My mind kept going back to when I was sevenish, a year or two before my family went to paganism. I distinctly remember having GI issues at that age and praying to a higher power and feeling like my prayers were ignored, as the pain was so intense. It was a big contrast to having everything line up so that even something so painful could be blunted by the presence of the ginger chews. It was deeply comforting to know that the Gods were here helping me, even when my absentminded packing had omitted something I had known I would need right as my period was ending. It’s that same certainty of the Gods being there for me that I ground myself in during uncertain times like these, at the cusp of America slipping into a theocracy. Many people believe, for very evidence-based reasons, that bad things would happen to us if hardline evangelicals were no longer held back by us having equal First Amendment rights. I agree, but we’re not going to do Late Antiquity again. We need to be grounded, and we must cultivate prudent courage.
Sometimes, I think back to something someone said on Twitter long ago. They believed that people who were very pious and well-disciplined spiritually could unintentionally make good things happen, a certain luck that is actually just the presence of bright daimons attracted to the soul’s delightful inner garden. Sometimes, I wonder if the reverse is true, too. I know that one’s own mind can turn on itself and eat itself if it is not nourished, and perhaps we can be our own worst enemies spiritually, tainting the luck at times when we definitely need all of the brightness we can muster. It was for this reason that I did the compassion meditation — to breathe nourishment into the dull wood within myself and others. May Alexikakos steady us all.

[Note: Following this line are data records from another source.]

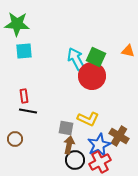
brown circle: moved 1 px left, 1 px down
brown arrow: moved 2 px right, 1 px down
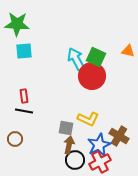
black line: moved 4 px left
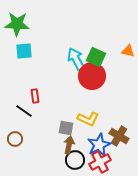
red rectangle: moved 11 px right
black line: rotated 24 degrees clockwise
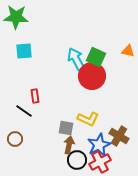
green star: moved 1 px left, 7 px up
black circle: moved 2 px right
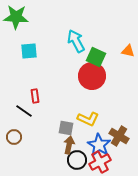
cyan square: moved 5 px right
cyan arrow: moved 18 px up
brown circle: moved 1 px left, 2 px up
blue star: rotated 15 degrees counterclockwise
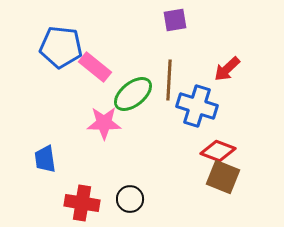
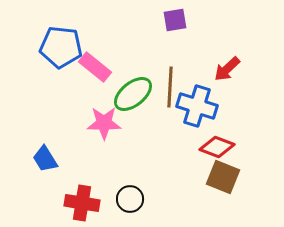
brown line: moved 1 px right, 7 px down
red diamond: moved 1 px left, 4 px up
blue trapezoid: rotated 24 degrees counterclockwise
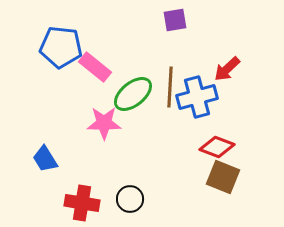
blue cross: moved 9 px up; rotated 33 degrees counterclockwise
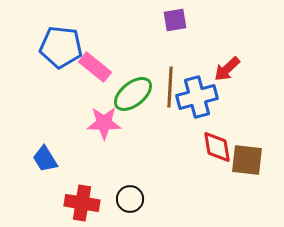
red diamond: rotated 60 degrees clockwise
brown square: moved 24 px right, 17 px up; rotated 16 degrees counterclockwise
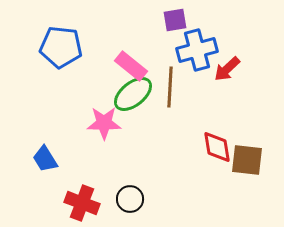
pink rectangle: moved 36 px right, 1 px up
blue cross: moved 47 px up
red cross: rotated 12 degrees clockwise
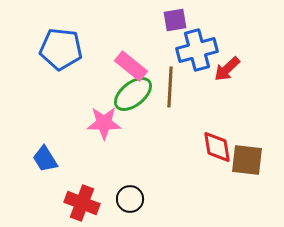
blue pentagon: moved 2 px down
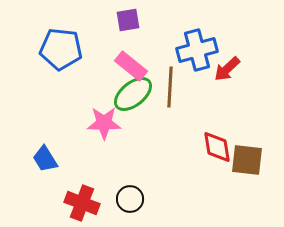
purple square: moved 47 px left
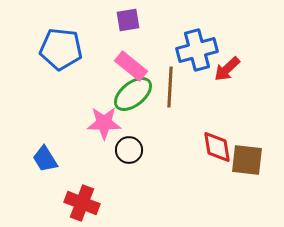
black circle: moved 1 px left, 49 px up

I know that I have a tendency to ruminate as you describe in your last paragraph. I don’t know whether it taints my luck exactly but it definitely affects my ability to respond to adverse conditions or events. A lot of my spiritual practice, especially meditation, is cultivation of a bulwark against that kind of thing.
LikeLiked by 1 person
Yes, this is such a process! I have things I pray to Athene and to Apollon and Eir about respectively that can be summed up as “please don’t let me self-sabotage or hurt (an)other(s) through carelessness” in all avenues of life. Mentioning areas where I know I need to improve in my daily prayers has helped me stay mindful about those things.